Ve dolayısıyla sizden isteğim; sandığa giderken elinizi vicdanınıza koyun, vicdanınızın sesini dinleyin ve ondan sonra oy kullanın. Birileri beşli çetelere çalışırken, uyuşturucu baronlarına çalışırken, birileri ceplerini doldururken, Amerikalarda, İngilterelerde dünyalıklarını edinirken, gökdelenler inşa ederken, çiftlikler satın alırken…
Bir sözüm daha var; buradan kaçırdıkları paraların tamamını son kuruşuna kadar alacağım. ‘Efendim nereden alacaksın’ diyorlar.

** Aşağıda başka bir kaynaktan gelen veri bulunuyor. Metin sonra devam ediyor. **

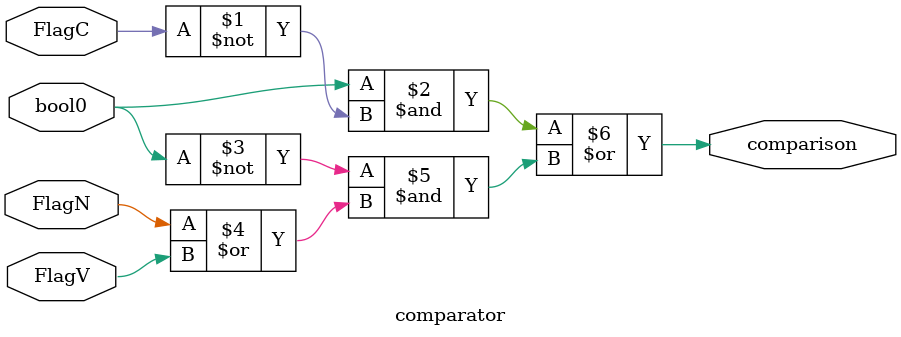
<source format=sv>
module comparator (
   input wire FlagN, FlagV, FlagC, bool0,
   output wire comparison
);

   assign comparison = (bool0 & ~FlagC) | (~bool0 & (FlagN | FlagV)) ;

endmodule
</source>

Bay Kemal, kimin ne kadar para kaçırdığını, hangi bankaya yatırdığını gayet iyi biliyor. Hiçbir uluslararası mahkeme, bir devletin soyulmasına evet demez. Dolayısıyla buradan para çalınıp gitmişse o paraları getireceğim. Kul hakkı yiyenlerle mücadele etmek benim görevim.
Ben sizden destek istiyorum. Sadece o. Destek istiyorum. Desteği verin, Türkiye’yi değiştirelim, herkesin huzur içinde yaşadığı bir Türkiye’yi inşa edelim.
Bizim Ekrem Başkanın güzel bir sözü var. Her şey çok güzel olacak. Emin olun, her şey çok güzel olacak. Size baharları getireceğim, huzuru getireceğim, bereketi getireceğim, kardeşliği getireceğim. Ayrımcılığı bitireceğim. Beraber yaşayacağız, birlikte yaşayacağız. ‘Komşu komşunun külüne muhtaçtır’ deriz. Komşuluk ilişkilerini büyüteceğiz. Başı açığı, başı kapalısı herkesle dost, herkesle kardeş ve herkesle kucaklaşacağız. Türkiye kamplaşmayacak, Türkiye kucaklaşacak. Bütün hedefimiz; daha büyük, daha zengin, daha güzel bir Türkiye, herkesin aşının, işinin olduğu güzel bir Türkiye.
Hepinize en içten sevgiler, saygılar sunuyorum.
Sağ olun, var olun, Allah’a emanet olun.